Thought I'd bump this up a bit, I've been updating drivers like nuts but still nothing.


----------



## VinsCool (Aug 7, 2015)

Heh, I got driver problems yesterday too.

Basically, I couldn't get any sound at all. All of sudden it happened.

Deleted the driver, rebooted, updated the driver, and fixed.

So try this: Delete the accelerometer driver, reboot the machine, and once the computer complains about a missing driver, let it install, reboot, and maybe, maybe, it will work.


----------



## migles (Aug 7, 2015)

are you using it in tablet mode?, on action center next to the clock, isn't there buttons for that?


----------



## loco365 (Aug 7, 2015)

migles said:


> are you using it in tablet mode?, on action center next to the clock, isn't there buttons for that?
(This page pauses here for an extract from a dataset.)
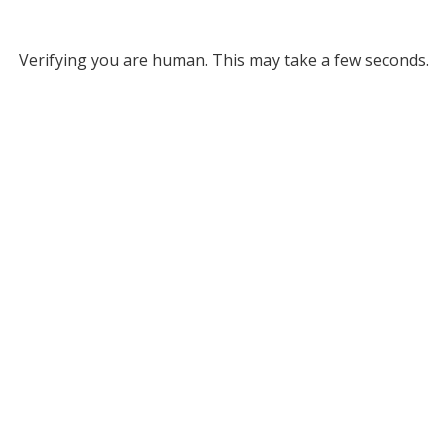
Verifying you are human. This may take a few seconds.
I've tried both, actually. There's no rotation button, even in the Action Center.


VinsCool said:


> Heh, I got driver problems yesterday too.
> 
> Basically, I couldn't get any sound at all. All of sudden it happened.
> 
> ...


I'll give this a try and see what happens.

Edit: Nothing, but I'll go to the Kionix website (The manufacturer) and see what I can find.

Edit 2: Did some Googling around with some driver names, and found this, which seems to work, although the orientation isn't correct, but it does rotate now.

Edit 3: The last post that fixed the 90/270 degree rotation seems to fix all the rotation issues. In addition, Windows now seems to know that a rotation sensor exists and is functional, giving me the option to now lock my rotation.


----------